I’ve had a hard time trying to come up with things that I would like to discuss in this post. On one hand, I’m four days away from my departure date, and I’m so excited that I can’t express my words in coherent sentences. On the other hand, I’m really terrified and exhausted because I just moved across the country and my departure date IS so close. I’ve also been trying to write a new post for about two weeks now, and nothing has been motivating me to finish this post. I’ve thought about discussing how I’ve gotten to this point in my life where I’m ready to travel the world, but I couldn’t find the right words to describe this accurately. I’ve considered writing about how I plan to face my challenges abroad as a person who is dealing with depression, but I feel like that is too dark of a topic to tackle when I haven’t even left yet. But then it hit me: the point of having this blog is to think critically. Whether I think critically about some weird experience that I’ve just had, or whether I think critically about what to write, I’m practicing something that will really help me during my travels. I’m reflecting upon my life, analyzing the things that didn’t really make sense to me and observing my growth from a time in the past in comparison to who I am now. Reflection is the key to not letting my trials and tribulations ruin a wonderful experience, and instead it allows me to let these hardships help me grow even further.

Appreciate the Little Things

On Friday morning I woke up at 7:30 in the morning to go hiking with one of my friends in Golden, Colorado. As we were hiking along the South Tabletop Mountain trail, I took in the scenery around me and realized that in about a month, my surroundings would change significantly.

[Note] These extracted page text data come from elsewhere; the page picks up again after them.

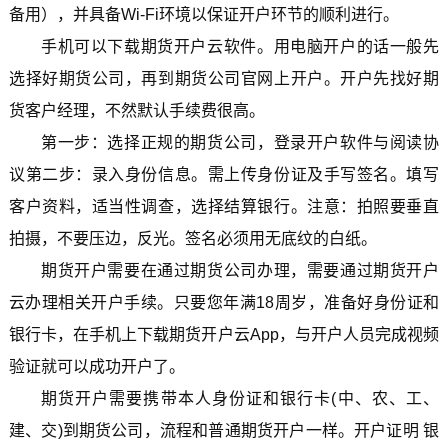
备用），并具备Wi-Fi环境以保证开户环节的顺利进行。
手机可以下载期货开户云软件。用电脑开户的话一般先
选择好期货公司，再到期货公司官网上开户。开户先找好期
货客户经理，不然默认手续费很高。
第一步：选择正规的期货公司，登录开户软件与阅读协
议第二步：录入身份信息。需上传身份证及手写签名。填写
客户资料，适当性调查，选择结算银行。注意：拍照要垂直
拍摄，不要压边，反光。签名必须用无底纹的白纸。
期货开户需要在通过期货公司办理，需要通过期货开户
云办理相关开户手续。只要您年满18周岁，准备好身份证和
银行卡，在手机上下载期货开户云App，与开户人员完成视频
验证就可以成功开户了。
期货开户需要携带本人身份证和银行卡(中、农、工、
建、交)到期货公司，流程和普通期货开户一样。开户证明 银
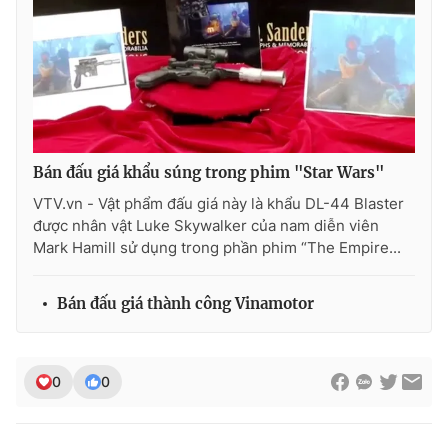
Photo
Infographic
Video
Shorts video
VTV Money
VTV Thể thao
Bán đấu giá khẩu súng trong phim "Star Wars"
VTV.vn - Vật phẩm đấu giá này là khẩu DL-44 Blaster
VTV Sức khoẻ
Bất động sản
được nhân vật Luke Skywalker của nam diễn viên
Mark Hamill sử dụng trong phần phim “The Empire...
Thị trường 24h
Tấm lòng Việt
Bán đấu giá thành công Vinamotor
VTV4
Vươn mình bằng AI
VTV9
VTV8
0
0
Liên hệ tòa soạn
English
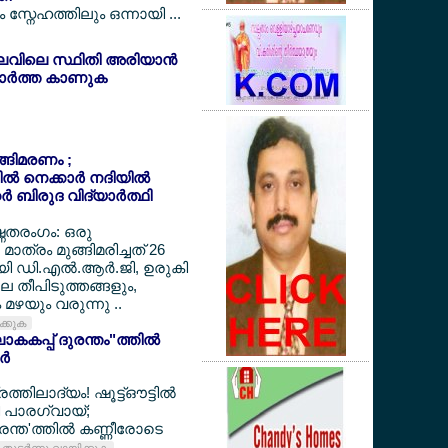
സ്നേഹത്തിലും ഒന്നായി ...
ലവിലെ സ്ഥിതി അരിയാന്‍
ര്‍ത്ത കാണുക
ുങ്ങിമരണം ;
‍ നെക്കാര്‍ നദിയില്‍
‍ ബിരുദ വിദ്യാര്‍ത്ഥി
ഷ്ണതരംഗം: ഒരു
മാത്രം മുങ്ങിമരിച്ചത് 26
ായി ഡി.എല്‍.ആര്‍.ജി, ഉരുകി
ലെ തീപിടുത്തങ്ങളും,
മഴയും വരുന്നു ..
ിക്കുക
കകപ്പ് ദുരന്തം"ത്തില്‍
്‍
ത്തിലാദ്യം! ഷൂട്ട്ഔട്ടില്‍
്തി പാരഗ്വായ്;
ന്ത'ത്തില്‍ കണ്ണീരോടെ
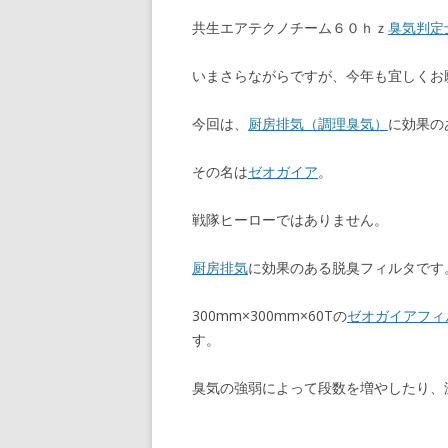
共生エアテクノチーム６０ｈｚ
臭気判定
いまさらながらですが、今年も宜しくお
今回は、
厨房排気（調理臭気）
に効果の
その名は
ゼオガイア
。
戦隊ヒーローではありません。
厨房排気
に効果のある脱臭フィルタです
300mm×300mm×60Tの
ゼオガイアフィ
す。
臭気の強弱によって段数を増やしたり、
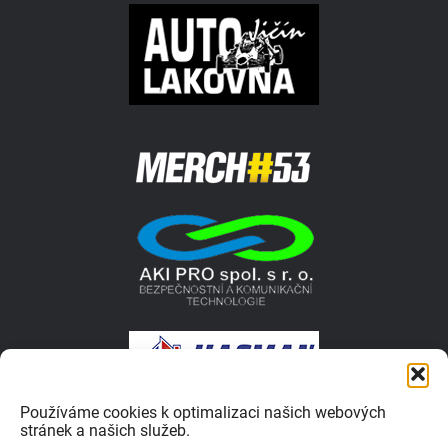
Používáme cookies k optimalizaci našich webových
stránek a našich služeb.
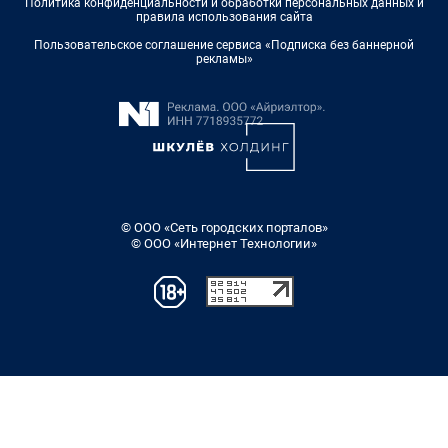
Политика конфиденциальности и обработки персональных данных и
правила использования сайта
Пользовательское соглашение сервиса «Подписка без баннерной
рекламы»
© ООО «Сеть городских порталов»
© ООО «Интернет Технологии»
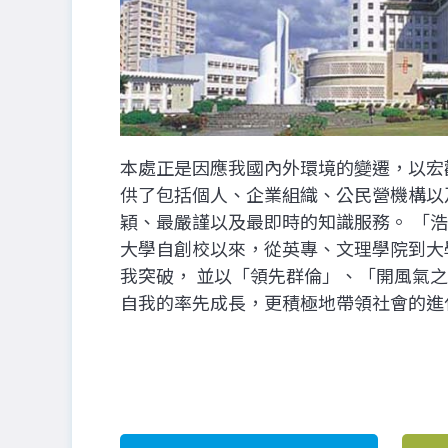
本處正是因應我國內外環境的變遷，以宏
供了包括個人、企業組織、公民營機構以
穎、最嚴謹以及最即時的知識服務。 「
大學自創校以來，從英專、文理學院到大
我突破， 並以「領先群倫」、「開風氣
自我的率先成長，更積極地帶領社會的進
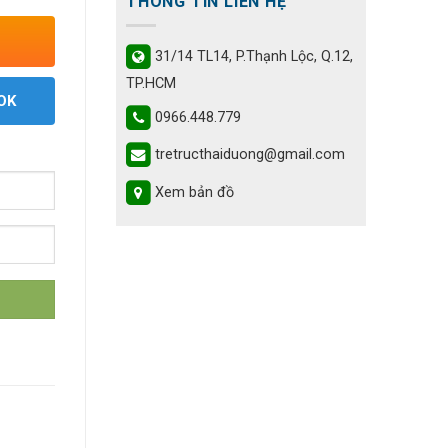
THÔNG TIN LIÊN HỆ
31/14 TL14, P.Thạnh Lộc, Q.12,
TP.HCM
OK
0966.448.779
tretructhaiduong@gmail.com
Xem bản đồ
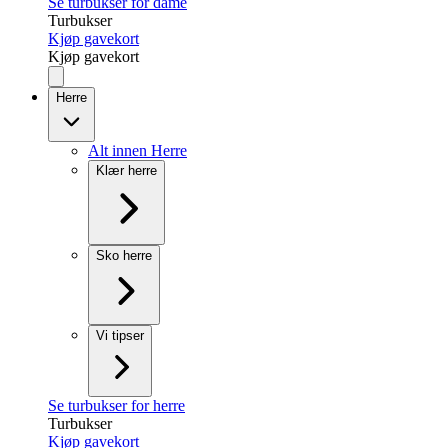
Se turbukser for dame
Turbukser
Kjøp gavekort
Kjøp gavekort
Herre
Alt innen Herre
Klær herre
Sko herre
Vi tipser
Se turbukser for herre
Turbukser
Kjøp gavekort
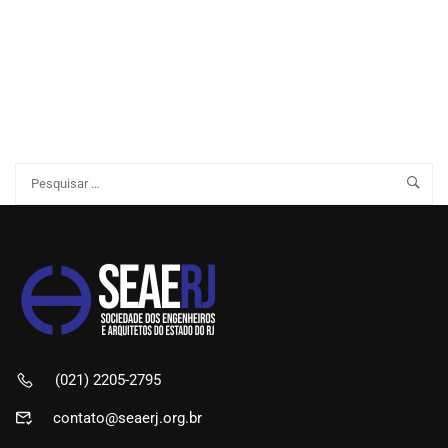
(021) 2205-2795
contato@seaerj.org.br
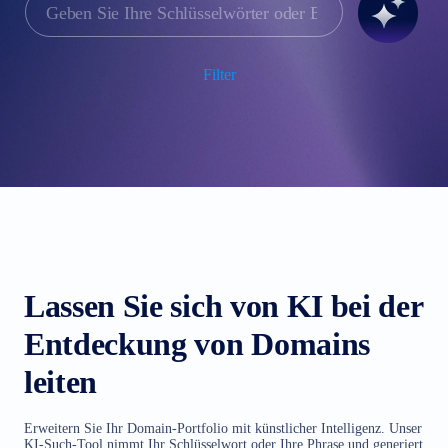
Filter
Lassen Sie sich von KI bei der
Entdeckung von Domains
leiten
Erweitern Sie Ihr Domain-Portfolio mit künstlicher Intelligenz. Unser
KI-Such-Tool nimmt Ihr Schlüsselwort oder Ihre Phrase und generiert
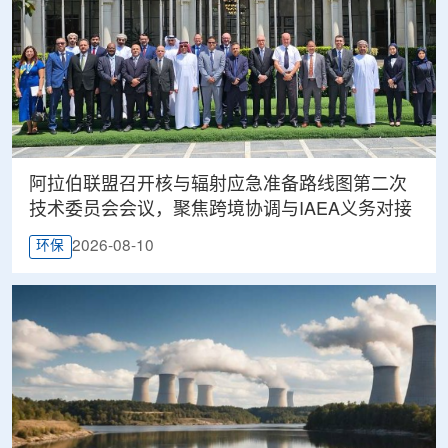
阿拉伯联盟召开核与辐射应急准备路线图第二次
技术委员会会议，聚焦跨境协调与IAEA义务对接
2026-08-10
环保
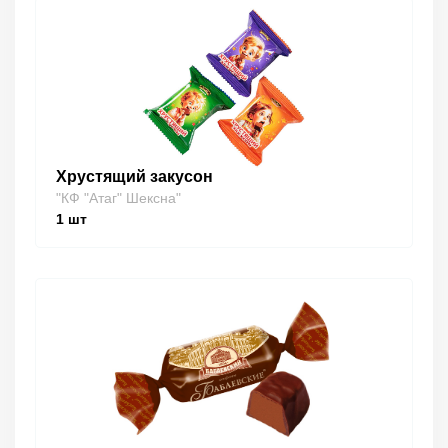
Хрустящий закусон
"КФ "Атаг" Шексна"
1
шт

I realized that the snow-topped mountains to the West wouldn’t be there anymore. I realized that the distant skyline of Denver would be thousands of miles away from me. It was quite a humbling feeling–although it was also kind of scary–to know that I’d be moving thousands of miles away from home for the second time.


For those of you who don’t know, I made the decision to move to Colorado when I saw the Rocky Mountains for the first time in my life. I distinctly remember my dad telling my sister and I that we would be going to Colorado for a ski-trip, but I was extremely resistant since I was happy where I was at the time: I had a lot of friends in my 5th grade class, I loved my teacher, and I certainly didn’t want to miss out on interesting tales from the time that I was absent. Basically, I was the type of ten-year-old who wanted to remain where they were, and any threat of changing normality scared me.

After much persuasion from my dad (and the fact that I really didn’t have a choice in the matter), I reluctantly agreed to go to Colorado. We arrived at the Denver International Airport early in the morning and went to pick up our car rental. After a quick lunch in Denver, we headed towards the mountains via 6-West, and eventually I-70. Our car climbed through the foothills and finally we were surrounded by the Rocky Mountains. It was a beautiful, sunny day and the mountains stood tall above us. I had never seen such an amazing view in my entire life, and that’s all it took.

From that day on, my heart knew where it wanted to be. I changed from wanting to stay in Mattawan, Michigan for my entire life to wanting to explore the world around me. And as previously stated, that small experience was what motivated me for seven years to find a way to live in this beautiful state. There was much more to the world than a small town in Southwest Michigan, and I wanted to take advantage of that.


Now here I am, eagerly awaiting my departure to the next chapter in my life, just as I did three years ago when I was moving to Denver. I get to fulfill one of my life’s dreams yet again at such a young age, and I couldn’t be more grateful. But it goes to show that even the smallest things can influence one’s passions, motivation, and life-goals. Whatever those experiences may be to you, I hope you take them and hold them dearly to you. I hope they give you the strength to push you through the dark times and shine in the good. Although they might be small things to everyone else in this world, it can mean the world to you, and that’s what truly matters.